Below are some examples for verified site information. Note the blue shade on the left of the web address and the “https” prefix – that’s Firefox signaling the site has been verified. Click on it to get the information screen.
Chase.com (Internet Explorer example):
Paypal (Firefox example):
Here’s an example of a phishing site for Google. First, note the discrepancy in the email. The link in the email seems genuine. But when you put your mouse courser over it, you can see the actual link address in the status bar of the browser – you can see that it’s different from the text you see in the email. That’s the first and major sign of the email being a phishing attempt.
When you click on it you get to some other place, not a youtube site. It’s a malware site, which I suggest you not to go to. It might be a site that “looks and feels” like the original, it’s really easy to make a site to look exactly the same like your bank landing page, or Gmail login page. But, you won’t see the identity verification sign that I’ve shown you above, and that’s how you know its fake, even if it looks the same.
Another example of a phishing site for Chase can be found here, here, here and here. Of course, Chase and Paypal are just examples here because I use them a lot; same can, and does, happen to any bank or financial institution.

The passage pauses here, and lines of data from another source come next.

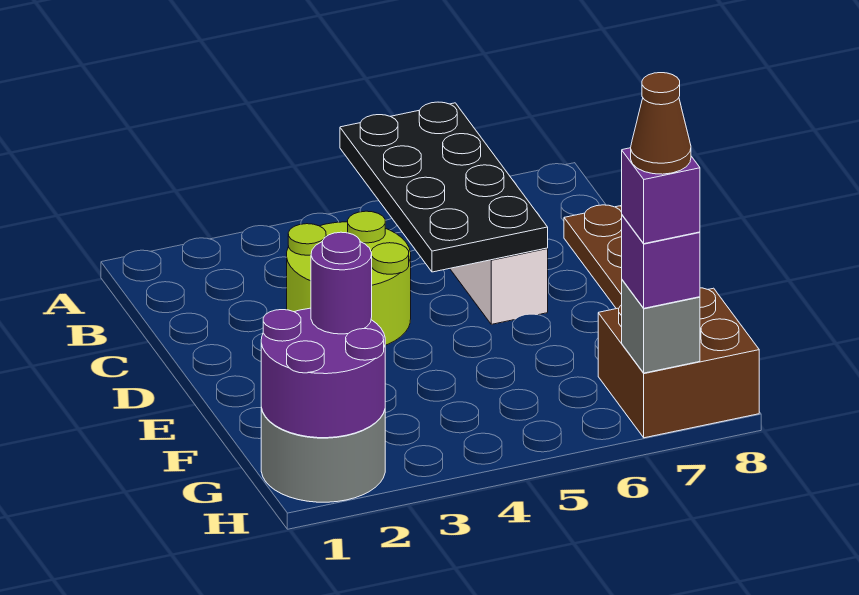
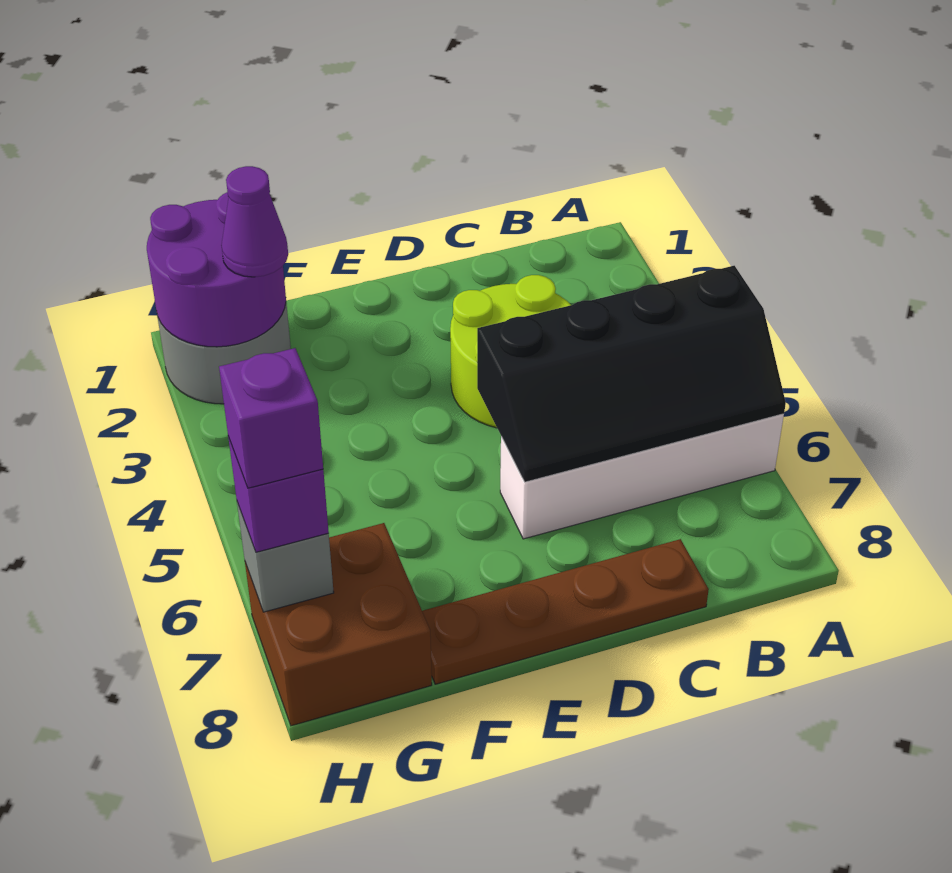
black 2x4 plate [340,102,548,272] -> black 2x4 slope [477,266,786,482]
purple 1x1 round brick [311,232,372,334] -> purple 1x1 cone [221,166,288,277]
brown 1x1 cone [631,73,691,174] -> none

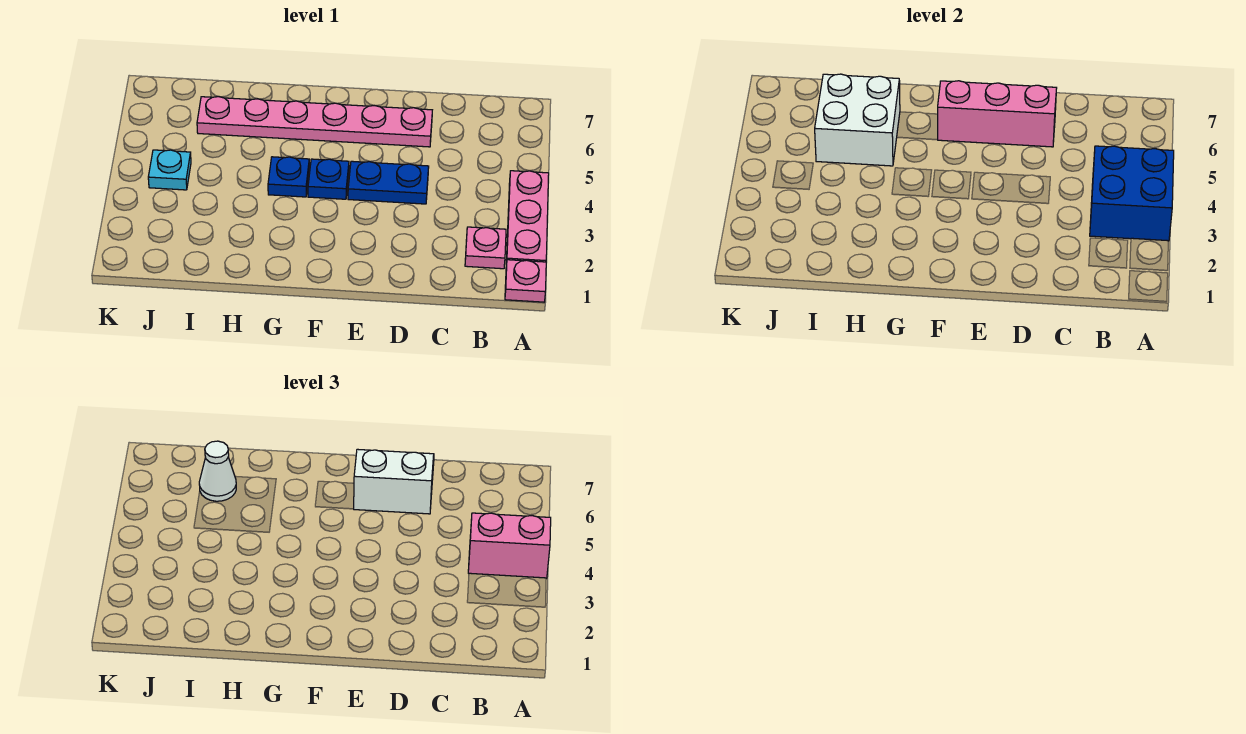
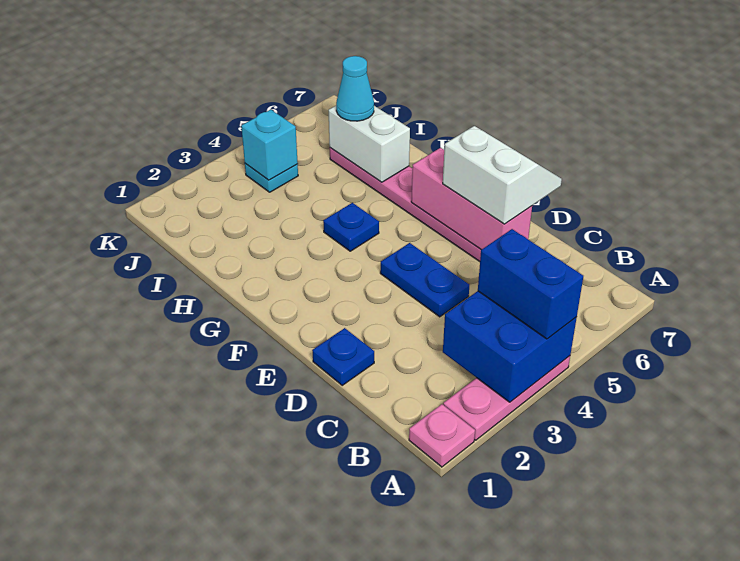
pink 1x2 brick [468,513,551,578] -> blue 1x2 brick [478,229,583,339]
pink 1x1 plate [465,227,506,269] -> none
blue 1x1 plate [308,159,349,199] -> blue 1x1 plate moved to [312,328,374,385]
white 2x2 brick [815,74,900,166] -> white 1x2 brick [329,106,410,182]
white 1x1 cone [199,441,236,501] -> cyan 1x1 cone [336,56,374,121]
none -> cyan 1x1 brick [241,110,298,180]

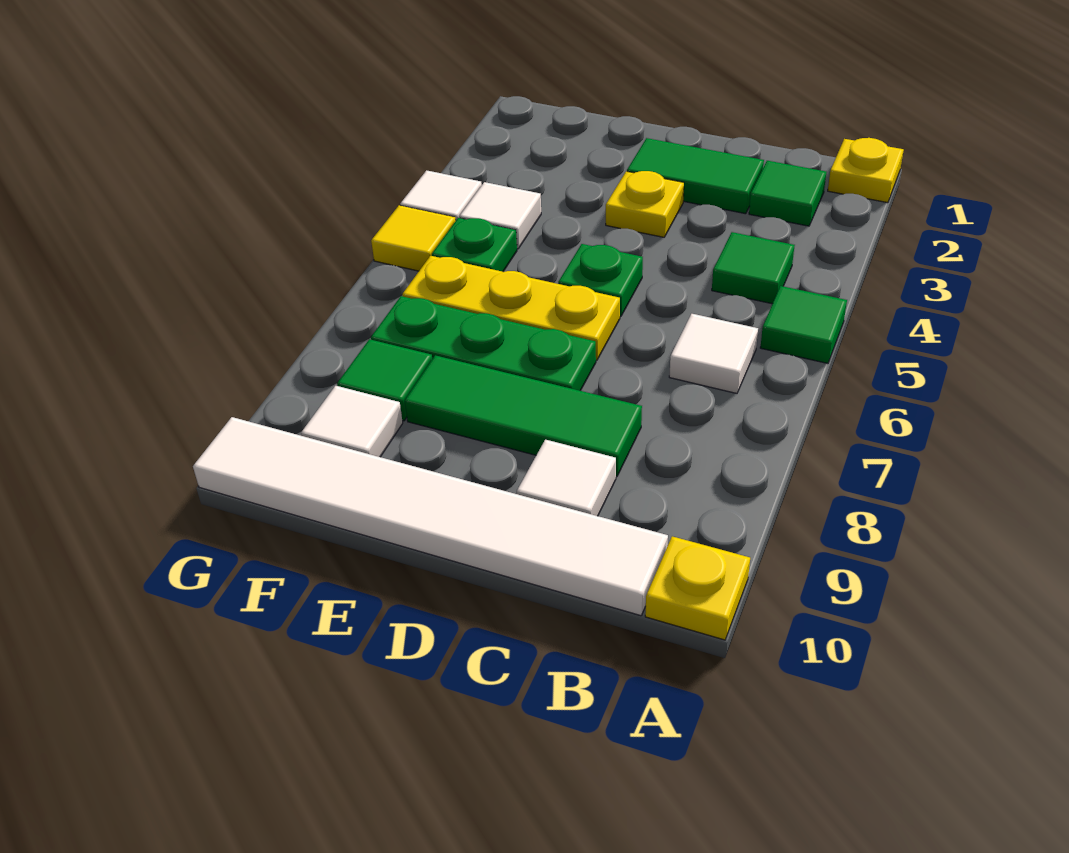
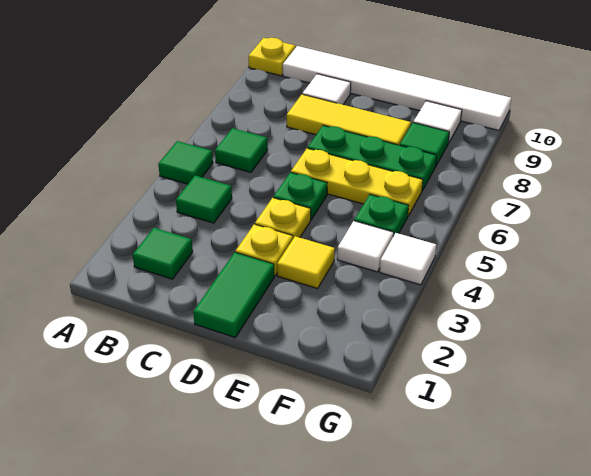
yellow 1x1 plate [828,138,904,203] -> yellow 1x1 plate moved to [255,198,311,238]
white 1x1 tile [669,314,758,393] -> green 1x1 tile [215,128,268,172]
green 1x2 tile [627,138,764,214] -> green 1x2 tile turned to [193,252,275,337]
green 1x3 tile [405,355,642,476] -> yellow 1x3 tile [287,94,411,145]
yellow 1x1 tile [371,205,456,271] -> yellow 1x1 tile moved to [277,236,335,289]

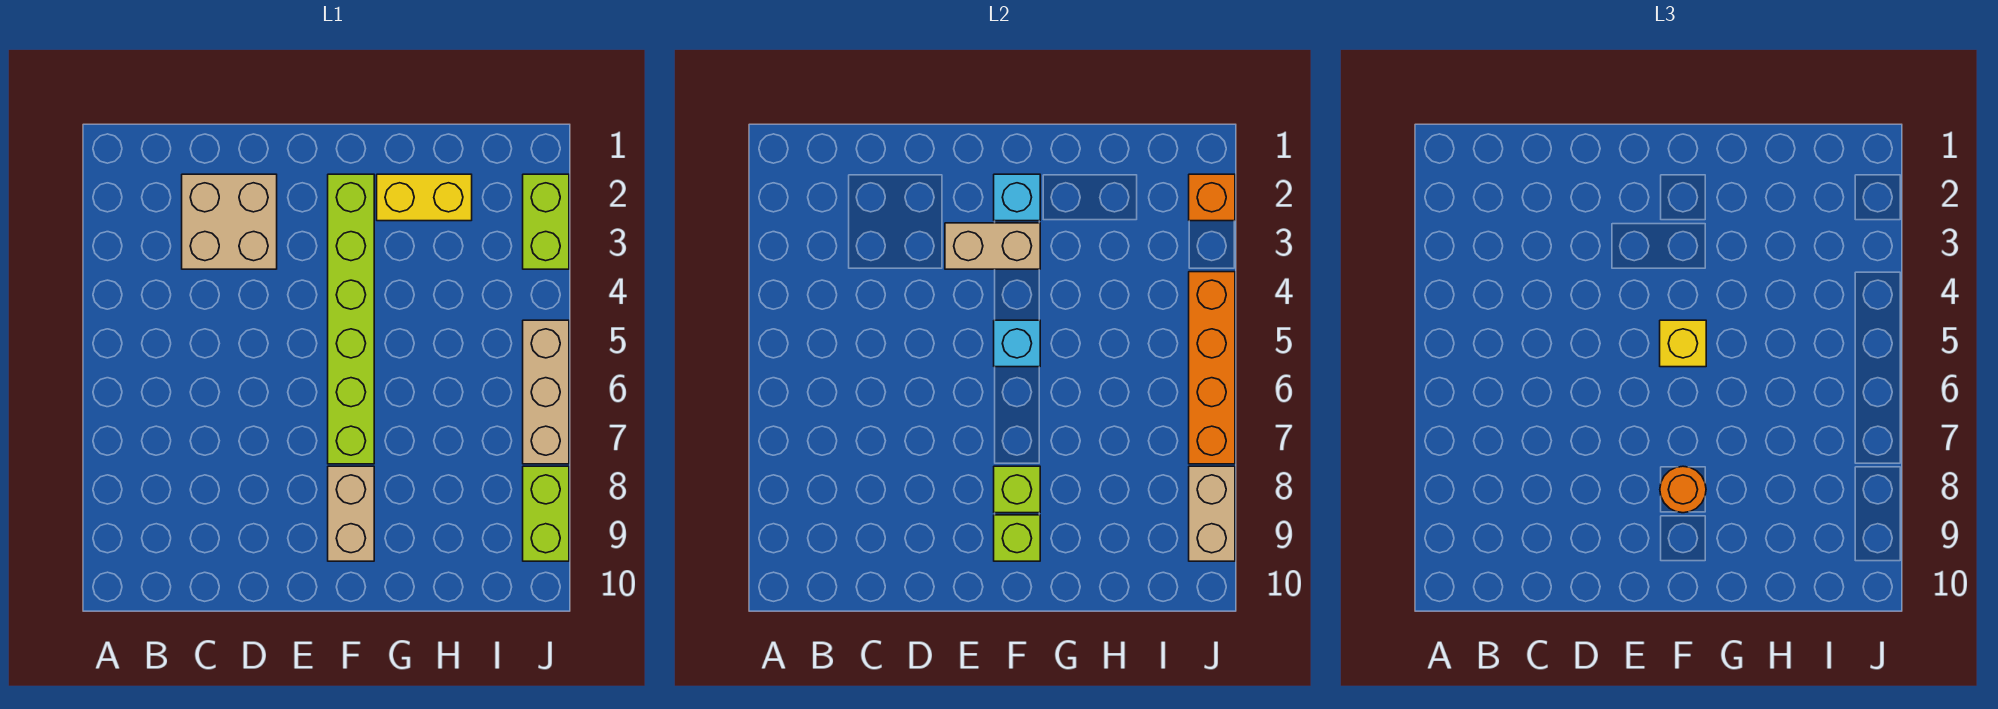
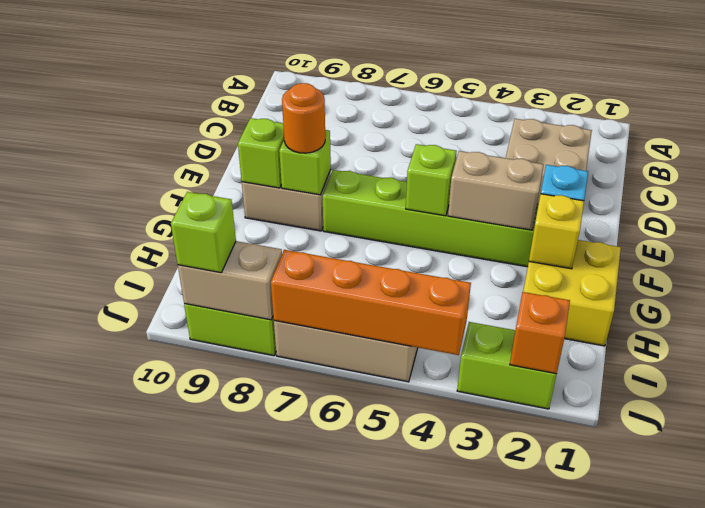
tan 1x2 brick [945,223,1040,269] -> tan 1x2 brick turned to [448,151,544,230]
cyan 1x1 brick [994,320,1040,367] -> lime 1x1 brick [406,144,456,216]
yellow 1x1 brick [1660,320,1706,367] -> yellow 1x1 brick moved to [529,194,584,269]
yellow 1x2 brick [377,174,472,221] -> yellow 2x2 brick [523,240,621,346]
none -> lime 1x1 brick [171,192,236,273]

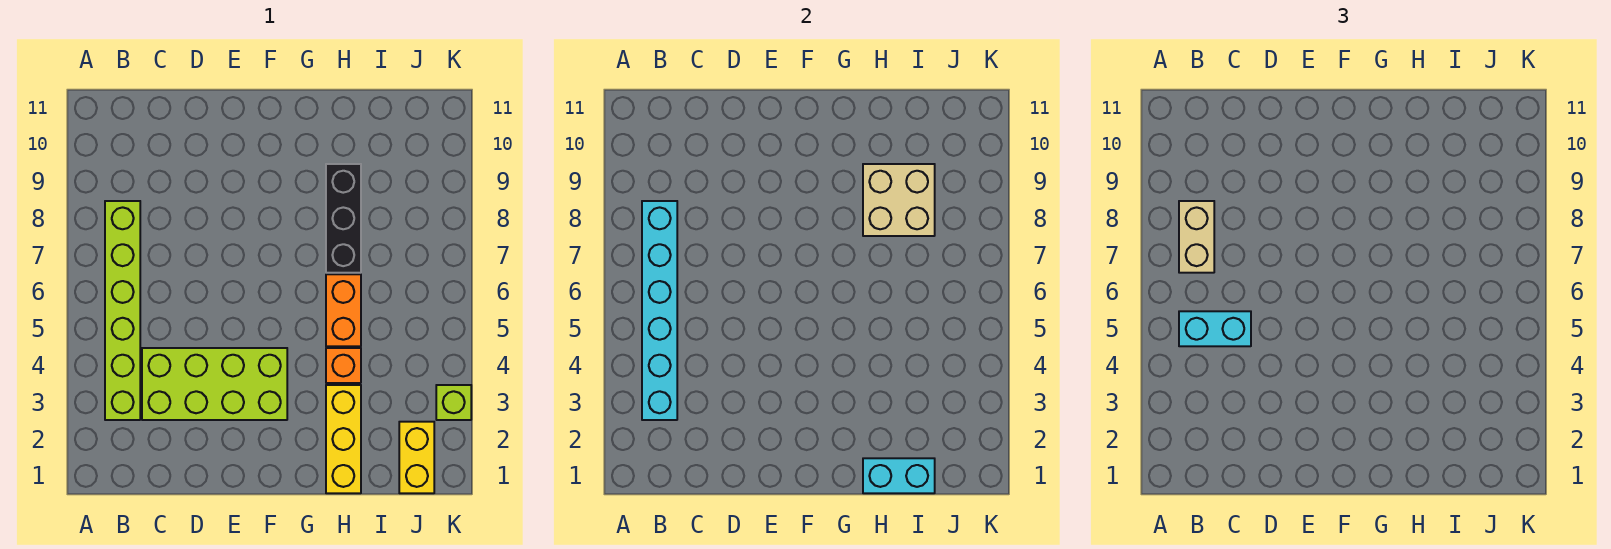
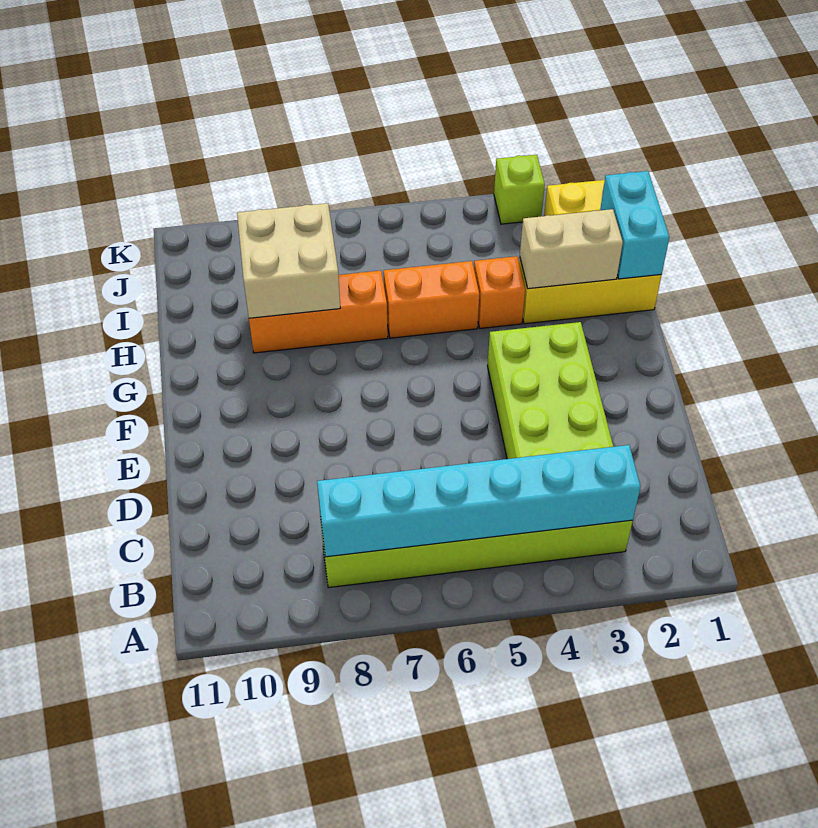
cyan 1x2 brick [1179,311,1251,346] -> none
tan 1x2 brick [1179,201,1214,273] -> tan 1x2 brick moved to [520,209,623,289]
black 1x3 brick [326,164,361,273] -> orange 1x3 brick [249,271,388,353]

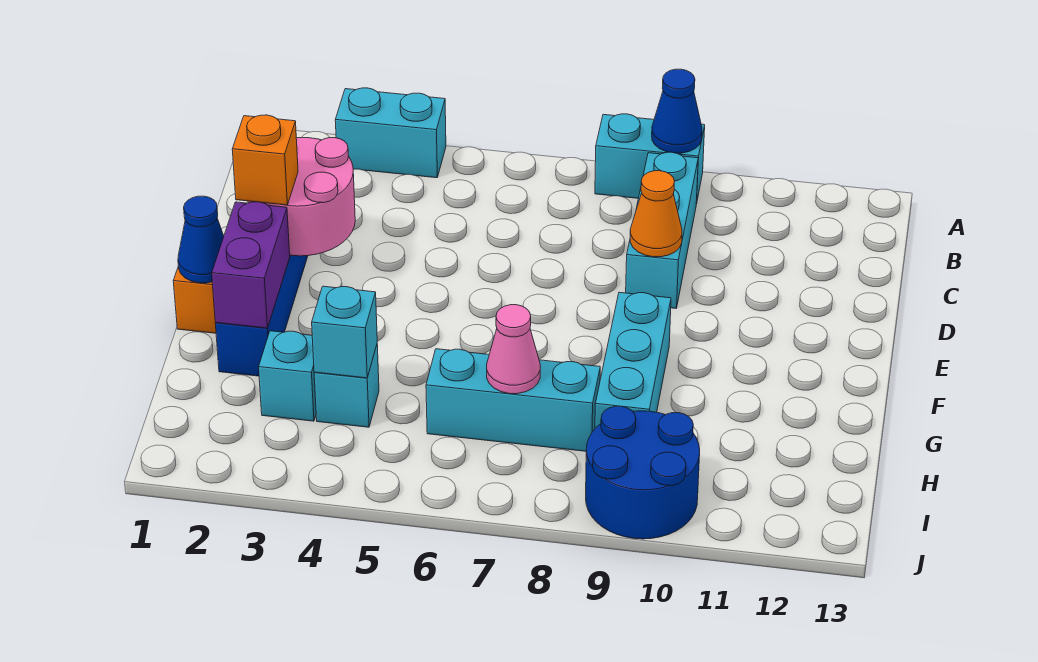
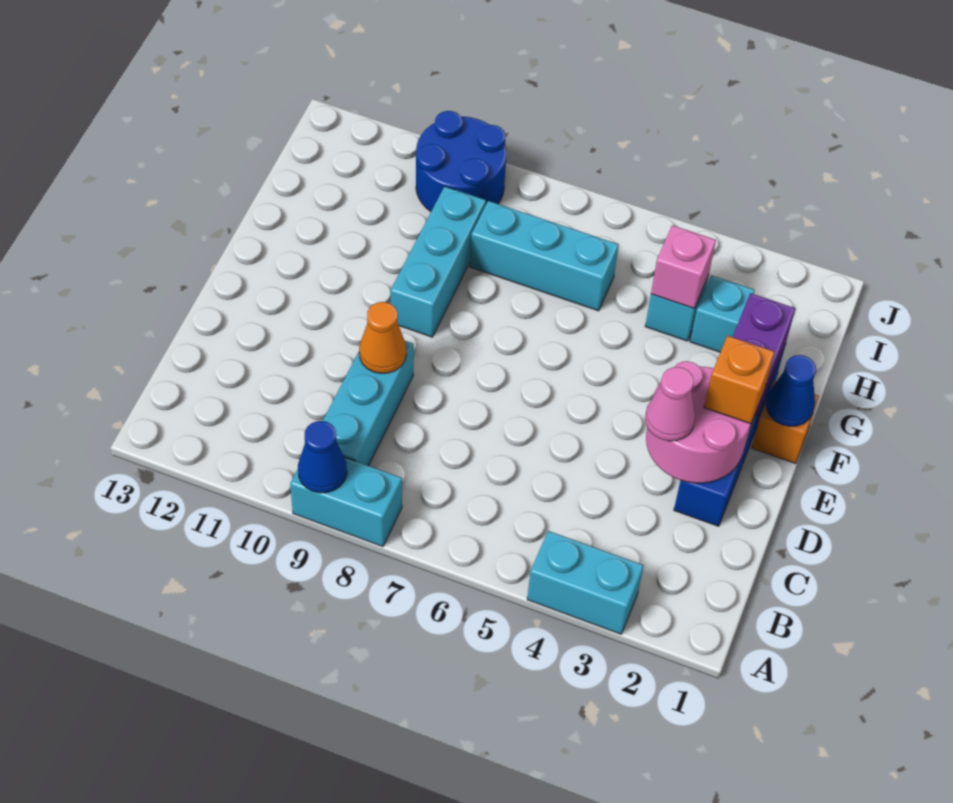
cyan 1x1 brick [312,286,377,378] -> pink 1x1 brick [651,225,716,309]
pink 1x1 cone [487,305,540,394] -> pink 1x1 cone moved to [645,367,695,441]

What can you do to protect yourself?
1. Pay attention; verify the sites using the browser “lock sign” feature (may look different between various different browsers, look above for examples for Internet Explorer and Firefox).
2. Think before you type. Does it seem right? Should you be answering such questions? Is there a reason to think that the bank needs this information from you?
3. Install an anti-virus, most of the modern products also protect against phishing attempts.
4. Listen to your browser – most of the up-to-date browsers have a phishing detection module that warns you when you reach suspicious sites.